Recorded data:

Start of Block

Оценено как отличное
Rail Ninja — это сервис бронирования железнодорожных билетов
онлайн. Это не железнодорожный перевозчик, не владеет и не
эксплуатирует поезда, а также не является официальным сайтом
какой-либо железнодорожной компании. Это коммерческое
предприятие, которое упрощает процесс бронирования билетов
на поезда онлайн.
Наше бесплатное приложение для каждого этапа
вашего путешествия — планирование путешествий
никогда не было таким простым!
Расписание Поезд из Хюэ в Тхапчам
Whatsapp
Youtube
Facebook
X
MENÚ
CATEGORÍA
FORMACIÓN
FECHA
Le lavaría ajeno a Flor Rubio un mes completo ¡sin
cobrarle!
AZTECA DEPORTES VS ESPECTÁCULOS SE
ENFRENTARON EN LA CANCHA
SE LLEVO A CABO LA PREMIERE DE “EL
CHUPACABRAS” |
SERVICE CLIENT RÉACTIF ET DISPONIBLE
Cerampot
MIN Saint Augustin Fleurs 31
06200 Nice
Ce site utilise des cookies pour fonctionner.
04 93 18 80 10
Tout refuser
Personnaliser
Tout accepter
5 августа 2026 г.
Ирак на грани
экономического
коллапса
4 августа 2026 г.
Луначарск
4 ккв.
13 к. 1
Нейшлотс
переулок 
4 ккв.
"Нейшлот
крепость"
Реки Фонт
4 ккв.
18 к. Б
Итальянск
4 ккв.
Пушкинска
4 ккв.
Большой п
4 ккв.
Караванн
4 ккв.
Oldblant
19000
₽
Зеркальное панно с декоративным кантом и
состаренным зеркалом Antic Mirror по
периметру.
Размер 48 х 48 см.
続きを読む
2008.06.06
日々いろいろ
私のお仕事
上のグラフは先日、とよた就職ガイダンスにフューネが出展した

End of Block

An exact reproduction of the data is required. Leave nothing out.

Response area –
Оценено как отличное
Rail Ninja — это сервис бронирования железнодорожных билетов
онлайн. Это не железнодорожный перевозчик, не владеет и не
эксплуатирует поезда, а также не является официальным сайтом
какой-либо железнодорожной компании. Это коммерческое
предприятие, которое упрощает процесс бронирования билетов
на поезда онлайн.
Наше бесплатное приложение для каждого этапа
вашего путешествия — планирование путешествий
никогда не было таким простым!
Расписание Поезд из Хюэ в Тхапчам
Whatsapp
Youtube
Facebook
X
MENÚ
CATEGORÍA
FORMACIÓN
FECHA
Le lavaría ajeno a Flor Rubio un mes completo ¡sin
cobrarle!
AZTECA DEPORTES VS ESPECTÁCULOS SE
ENFRENTARON EN LA CANCHA
SE LLEVO A CABO LA PREMIERE DE “EL
CHUPACABRAS” |
SERVICE CLIENT RÉACTIF ET DISPONIBLE
Cerampot
MIN Saint Augustin Fleurs 31
06200 Nice
Ce site utilise des cookies pour fonctionner.
04 93 18 80 10
Tout refuser
Personnaliser
Tout accepter
5 августа 2026 г.
Ирак на грани
экономического
коллапса
4 августа 2026 г.
Луначарск
4 ккв.
13 к. 1
Нейшлотс
переулок 
4 ккв.
"Нейшлот
крепость"
Реки Фонт
4 ккв.
18 к. Б
Итальянск
4 ккв.
Пушкинска
4 ккв.
Большой п
4 ккв.
Караванн
4 ккв.
Oldblant
19000
₽
Зеркальное панно с декоративным кантом и
состаренным зеркалом Antic Mirror по
периметру.
Размер 48 х 48 см.
続きを読む
2008.06.06
日々いろいろ
私のお仕事
上のグラフは先日、とよた就職ガイダンスにフューネが出展した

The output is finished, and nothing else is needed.